La Cimade affirme que "de nombreux médecins se livrent à un racket" auprès des migrants

L\'entrée de l\'hôpital de la Pitié-Salpêtrière, à Paris, le 31 juillet 2014.
L'entrée de l'hôpital de la Pitié-Salpêtrière, à Paris, le 31 juillet 2014. (IMAGE POINT FR / BSIP / AFP)

Cette association, qui aide les étrangers à faire reconnaître leurs droits, assure que des médecins se font payer pour délivrer des certificats médicaux en vue d'un titre séjour.

La Cimade affirme dans Le Parisien, lundi 16 mai, que "de nombreux médecins se livrent à un racket" auprès des migrants. L'association, qui aide les étrangers à faire reconnaître leurs droits, assure que des praticiens se font payer pour délivrer des certificats médicaux en vue d'un titre séjour.

"[Ces médecins] exigent le paiement de plusieurs centaines d'euros pour établir des certificats médicaux selon lesquels leur pathologie peut ouvrir droit à une demande de titre de séjour sur le territoire national", explique Laura Petersell, chargée de la thématique santé à la Cimade.

Un médecin suspendu à Paris

Un médecin de l'hôpital de la Pitié-Salpêtrière, à Paris, est notamment suspecté d'avoir délivré des certificats médicaux à des migrants contre de l'argent. Il a été suspendu, mardi 10 mai. La direction de l'Assistance publique-Hôpitaux de Paris (AP-HP) a précisé qu'une enquête interne "laisse supposer que d'autres patients dans des situations comparables auraient également été amenés à effectuer de tels versements", sans préciser le nombre de personnes concernées.

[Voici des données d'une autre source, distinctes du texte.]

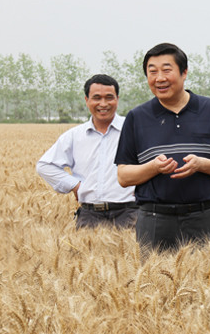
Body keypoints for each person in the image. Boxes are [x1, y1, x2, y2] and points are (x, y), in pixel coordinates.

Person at [115, 43, 210, 253]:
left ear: (184, 72)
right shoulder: (137, 117)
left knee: (209, 274)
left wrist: (201, 164)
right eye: (152, 72)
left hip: (204, 218)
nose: (159, 78)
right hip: (154, 219)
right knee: (153, 274)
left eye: (166, 70)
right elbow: (123, 176)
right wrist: (154, 167)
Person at [37, 74, 137, 229]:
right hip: (89, 215)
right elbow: (45, 165)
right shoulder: (74, 136)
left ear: (117, 99)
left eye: (109, 97)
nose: (103, 104)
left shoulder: (134, 129)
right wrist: (75, 186)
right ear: (87, 100)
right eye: (96, 98)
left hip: (130, 213)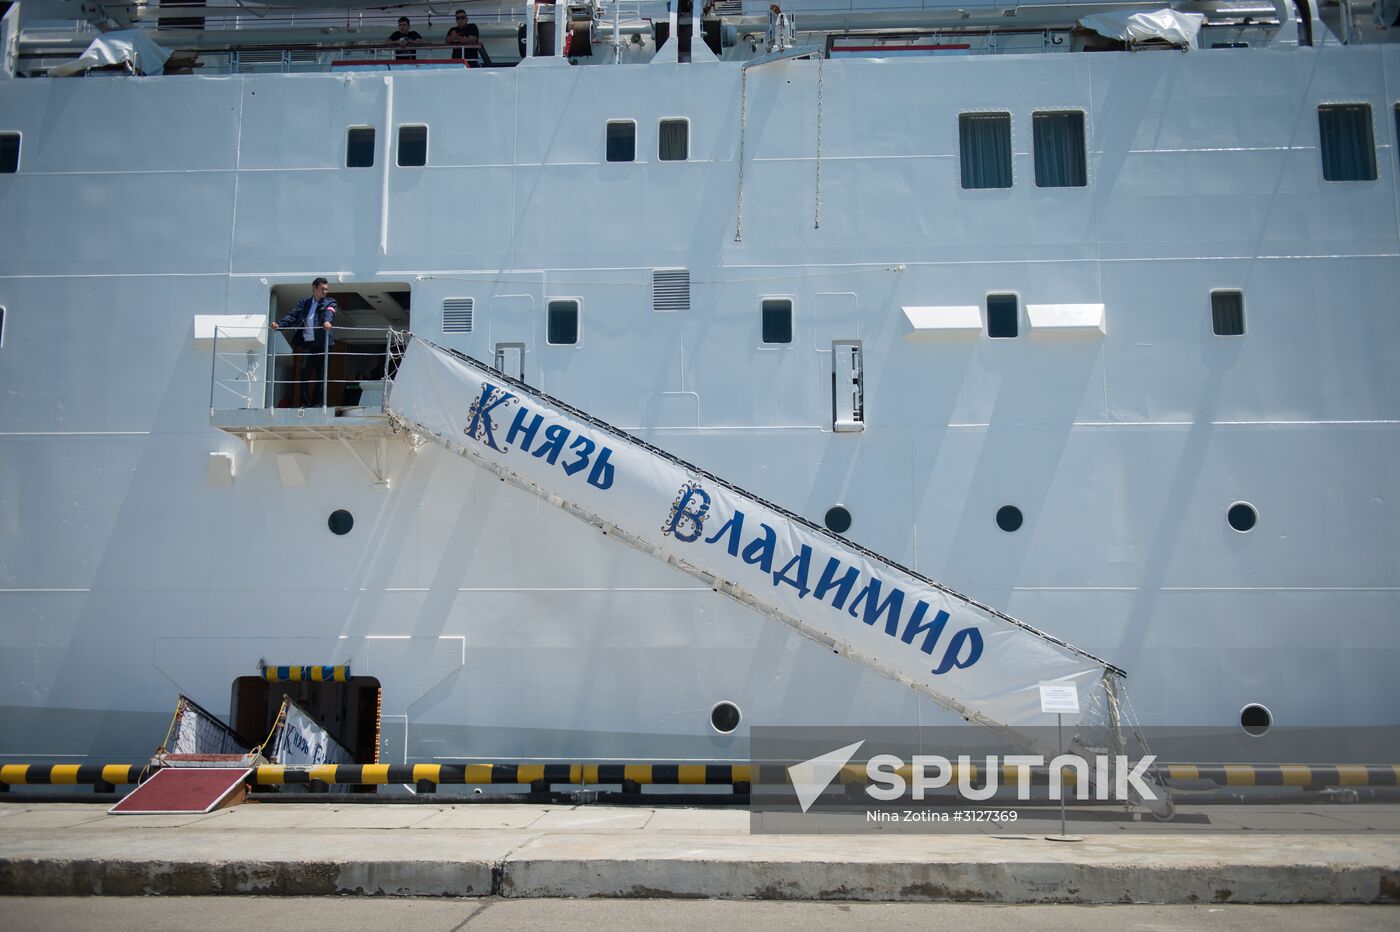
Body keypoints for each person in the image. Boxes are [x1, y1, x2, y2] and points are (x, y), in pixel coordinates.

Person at [271, 277, 337, 408]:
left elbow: (329, 313)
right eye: (322, 289)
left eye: (326, 289)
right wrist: (279, 325)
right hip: (308, 344)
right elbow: (292, 315)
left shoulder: (330, 302)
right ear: (314, 289)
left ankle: (318, 403)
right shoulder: (304, 303)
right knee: (304, 374)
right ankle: (304, 403)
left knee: (321, 375)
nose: (325, 291)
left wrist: (327, 322)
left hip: (323, 344)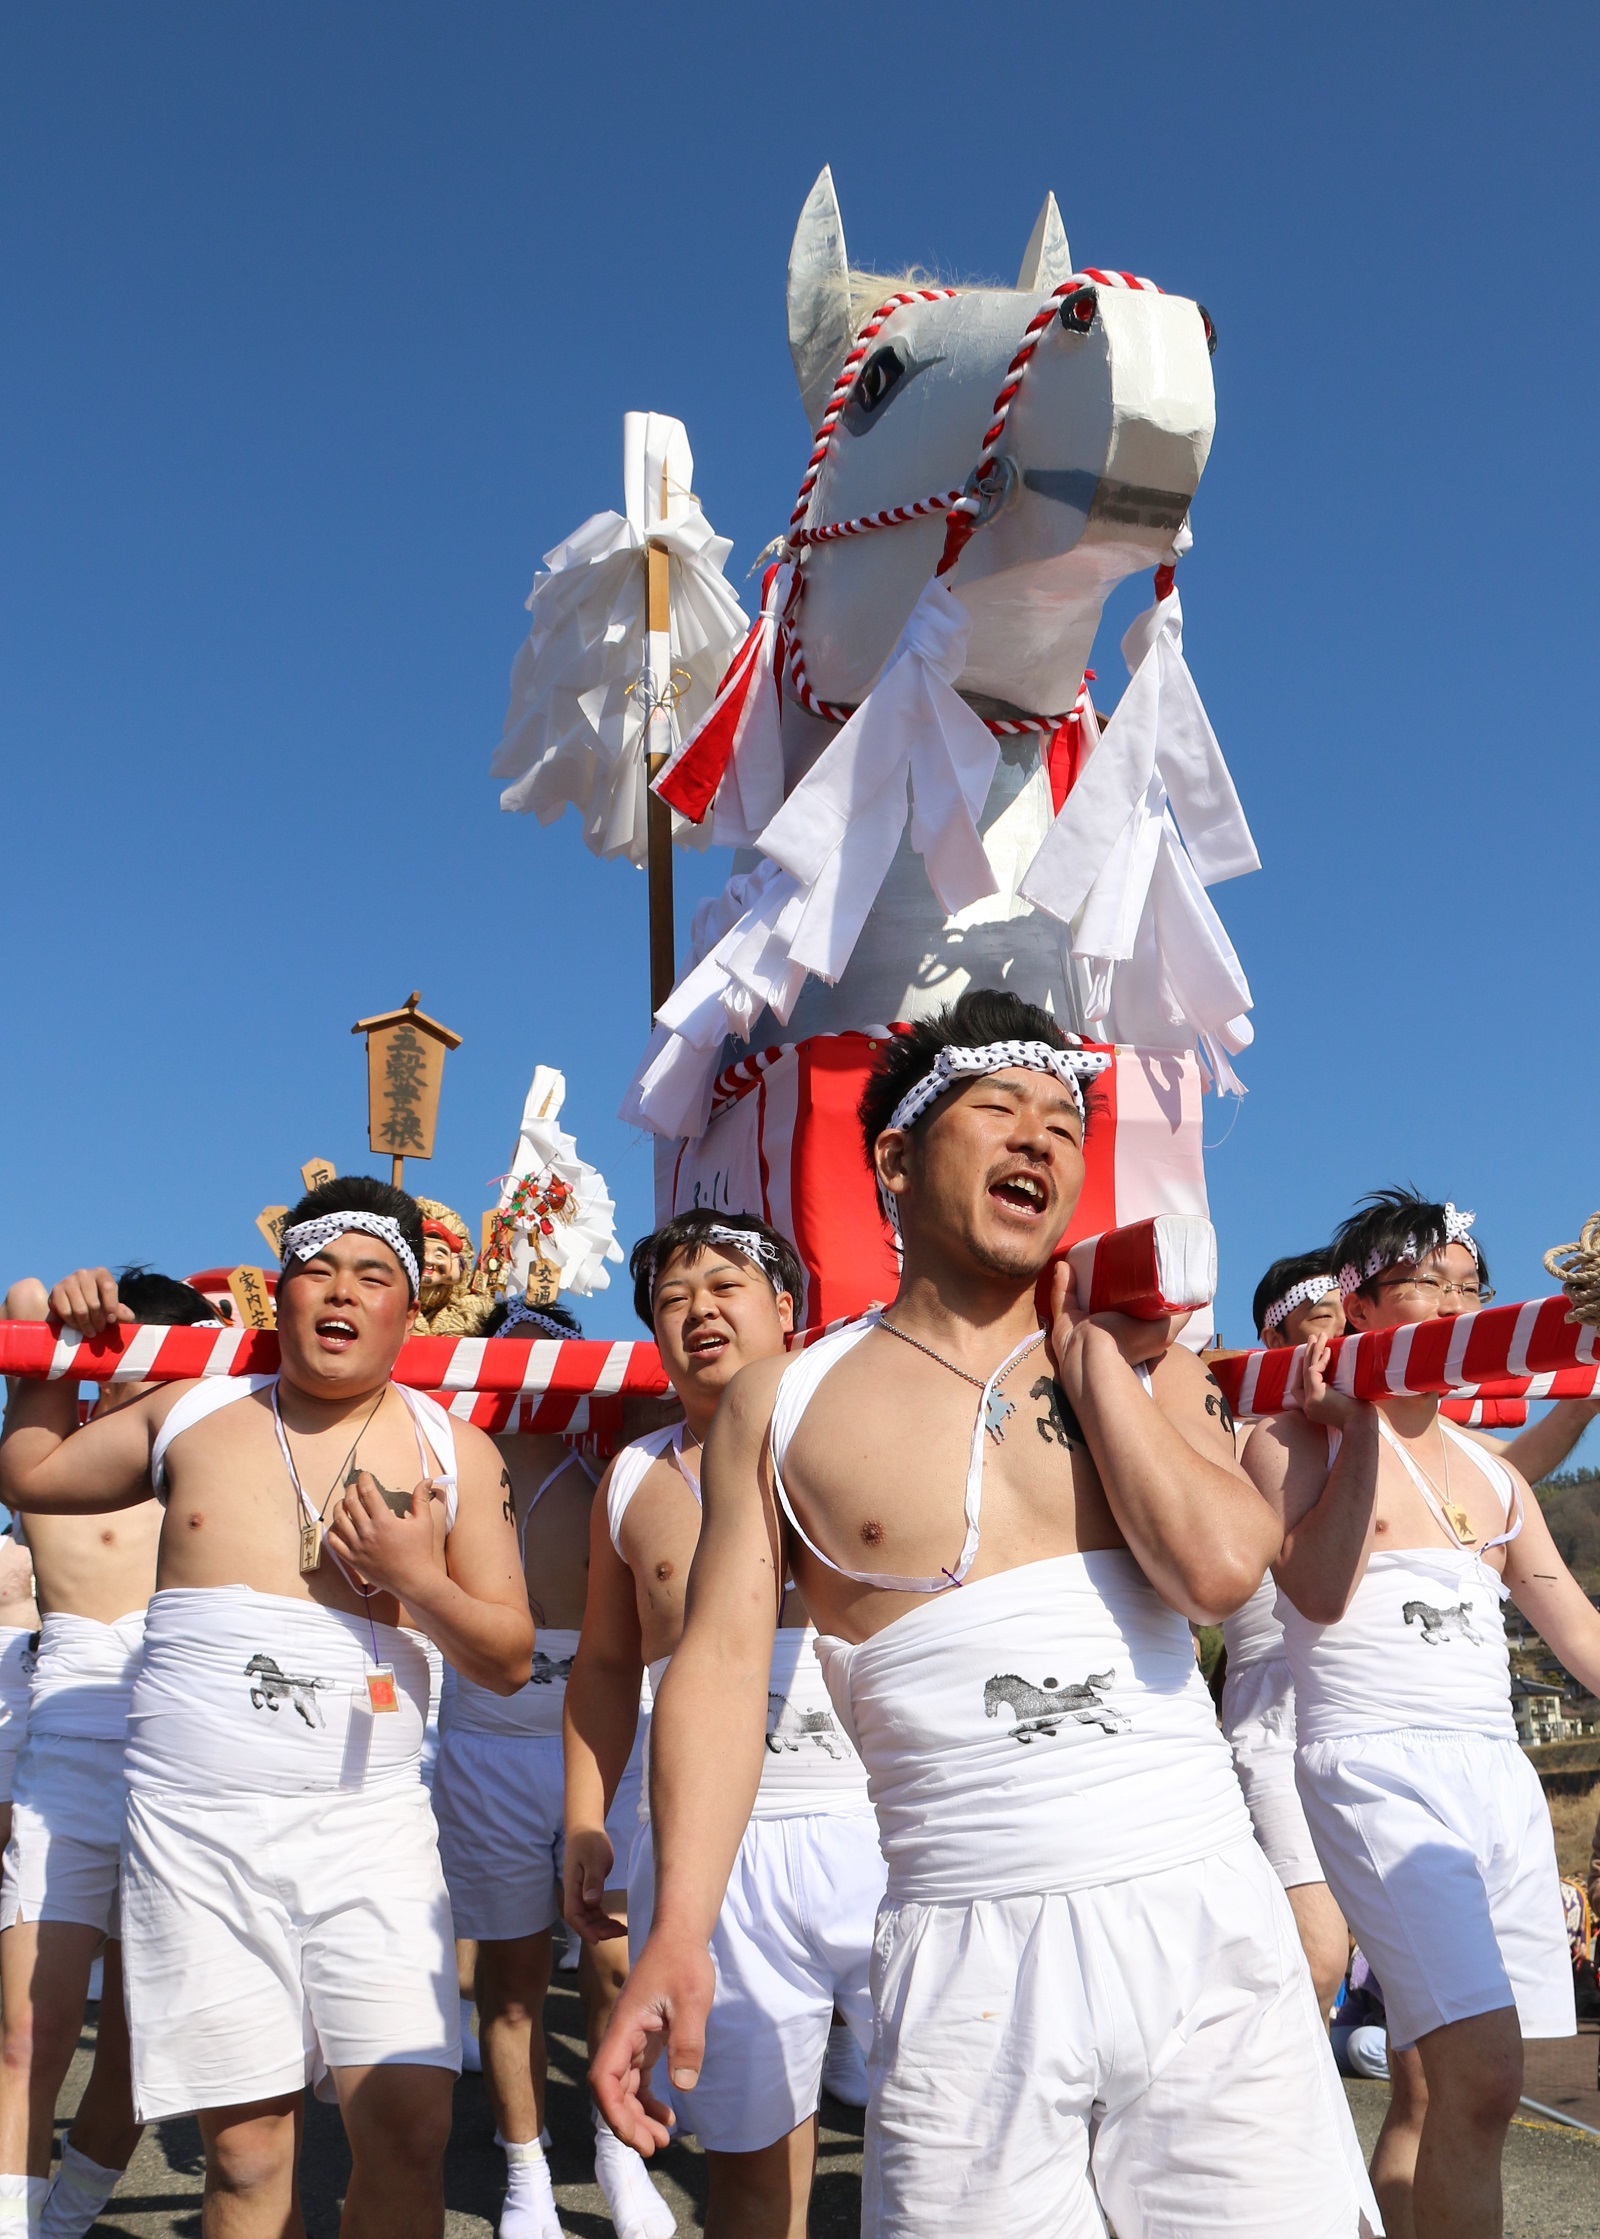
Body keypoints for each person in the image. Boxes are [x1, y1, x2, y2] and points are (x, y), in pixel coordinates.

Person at [595, 990, 1373, 2239]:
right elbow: (722, 1667)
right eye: (998, 1110)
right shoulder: (781, 1404)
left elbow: (1226, 1570)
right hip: (964, 1942)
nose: (1041, 1142)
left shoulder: (1145, 1361)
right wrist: (677, 1930)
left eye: (1065, 1123)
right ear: (895, 1158)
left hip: (1202, 1911)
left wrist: (1097, 1371)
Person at [0, 1177, 534, 2239]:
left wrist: (416, 1578)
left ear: (407, 1307)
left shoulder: (452, 1449)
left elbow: (510, 1657)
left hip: (368, 1825)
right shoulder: (191, 1405)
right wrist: (56, 1341)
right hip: (197, 1828)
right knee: (245, 2150)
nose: (341, 1291)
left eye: (373, 1274)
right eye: (317, 1269)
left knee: (410, 2122)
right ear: (274, 1296)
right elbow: (37, 1476)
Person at [1245, 1187, 1600, 2239]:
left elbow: (1576, 1631)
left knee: (1455, 2092)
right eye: (1423, 1287)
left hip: (1495, 1774)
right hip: (1369, 1766)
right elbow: (1312, 1590)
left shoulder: (1493, 1477)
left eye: (1466, 1287)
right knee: (1479, 2075)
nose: (1452, 1306)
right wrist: (1351, 1431)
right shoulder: (1287, 1437)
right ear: (1358, 1305)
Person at [566, 1210, 885, 2239]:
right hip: (716, 1848)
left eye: (724, 1285)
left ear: (785, 1308)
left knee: (953, 2141)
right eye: (672, 1297)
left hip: (888, 1822)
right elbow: (609, 1665)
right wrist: (584, 1820)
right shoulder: (631, 1477)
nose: (698, 1309)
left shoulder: (873, 1436)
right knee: (752, 2164)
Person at [431, 1294, 670, 2239]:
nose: (529, 1360)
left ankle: (617, 2151)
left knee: (615, 1963)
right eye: (511, 1343)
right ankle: (525, 2172)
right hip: (485, 1734)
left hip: (603, 1734)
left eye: (548, 1346)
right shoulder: (446, 1444)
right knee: (513, 1975)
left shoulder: (615, 1454)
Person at [0, 1267, 214, 2239]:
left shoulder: (217, 1460)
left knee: (139, 2053)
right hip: (69, 1765)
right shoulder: (56, 1456)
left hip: (186, 1764)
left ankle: (64, 2218)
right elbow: (25, 1302)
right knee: (26, 2035)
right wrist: (76, 1303)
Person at [1220, 1252, 1349, 2014]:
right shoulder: (1232, 1422)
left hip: (1364, 1704)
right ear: (1275, 1326)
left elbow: (1505, 1469)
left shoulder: (1373, 1423)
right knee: (1317, 1956)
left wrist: (1582, 1402)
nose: (1339, 1308)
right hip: (1272, 1714)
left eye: (1347, 1299)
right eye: (1320, 1301)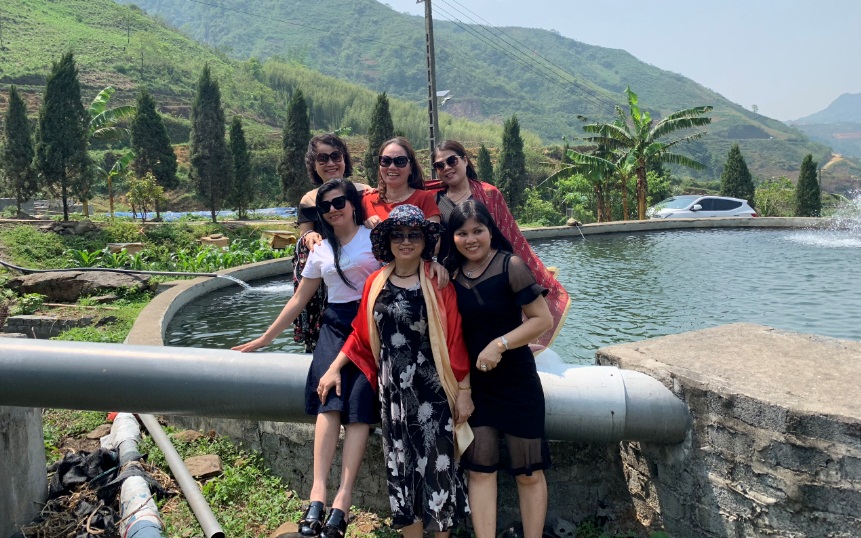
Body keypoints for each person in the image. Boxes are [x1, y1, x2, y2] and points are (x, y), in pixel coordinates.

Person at [233, 179, 380, 538]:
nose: (332, 210)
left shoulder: (374, 239)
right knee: (328, 401)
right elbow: (300, 299)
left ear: (353, 203)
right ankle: (317, 494)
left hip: (369, 325)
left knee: (359, 406)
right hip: (334, 326)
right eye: (325, 206)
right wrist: (265, 338)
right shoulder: (321, 250)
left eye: (339, 202)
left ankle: (343, 500)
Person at [318, 204, 473, 538]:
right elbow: (361, 334)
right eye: (398, 235)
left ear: (424, 241)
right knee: (402, 471)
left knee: (438, 468)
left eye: (414, 235)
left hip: (434, 393)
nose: (406, 241)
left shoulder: (437, 282)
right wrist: (334, 368)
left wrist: (464, 391)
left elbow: (455, 340)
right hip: (394, 398)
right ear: (387, 241)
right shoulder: (375, 282)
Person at [445, 200, 554, 538]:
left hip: (517, 382)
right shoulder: (451, 275)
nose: (471, 239)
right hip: (476, 388)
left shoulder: (511, 266)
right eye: (462, 233)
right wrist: (463, 389)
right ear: (453, 238)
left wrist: (500, 344)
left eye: (477, 230)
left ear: (490, 231)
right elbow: (452, 337)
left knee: (528, 472)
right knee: (480, 470)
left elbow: (542, 320)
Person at [431, 140, 569, 349]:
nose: (447, 168)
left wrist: (510, 273)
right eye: (440, 165)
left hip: (490, 277)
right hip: (452, 279)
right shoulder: (434, 199)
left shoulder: (488, 194)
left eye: (452, 161)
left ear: (465, 160)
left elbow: (509, 234)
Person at [293, 134, 370, 352]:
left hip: (359, 269)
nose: (330, 163)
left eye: (336, 156)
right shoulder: (309, 199)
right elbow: (306, 232)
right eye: (322, 158)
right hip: (324, 271)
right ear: (314, 164)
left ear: (344, 159)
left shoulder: (365, 191)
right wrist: (309, 236)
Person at [362, 137, 441, 229]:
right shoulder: (367, 201)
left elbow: (433, 236)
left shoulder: (424, 199)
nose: (392, 167)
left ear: (411, 168)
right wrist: (364, 225)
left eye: (400, 161)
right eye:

"Normalement, les migrants, qui sont pris en charge par l'Aide médicale d'Etat ou la Couverture maladie universelle, n'ont pas à avancer d'argent aux médecins, car la consultation est prise en charge par l'assurance-maladie, rappelle Laura Petersell. Ces précaires n'ont pas non plus à payer des dépassements d'honoraires ! Or nous avons recensé de nombreux témoignages sur ce sujet."

L'association indique avoir signalé par écrit "ces entorses à la déontologie" au ministère de la Santé. Ce dernier a confirmé que "des demandes d'honoraires de la part des médecins sont indues". La Cimade "attend des réponses fortes" de la part du ministère.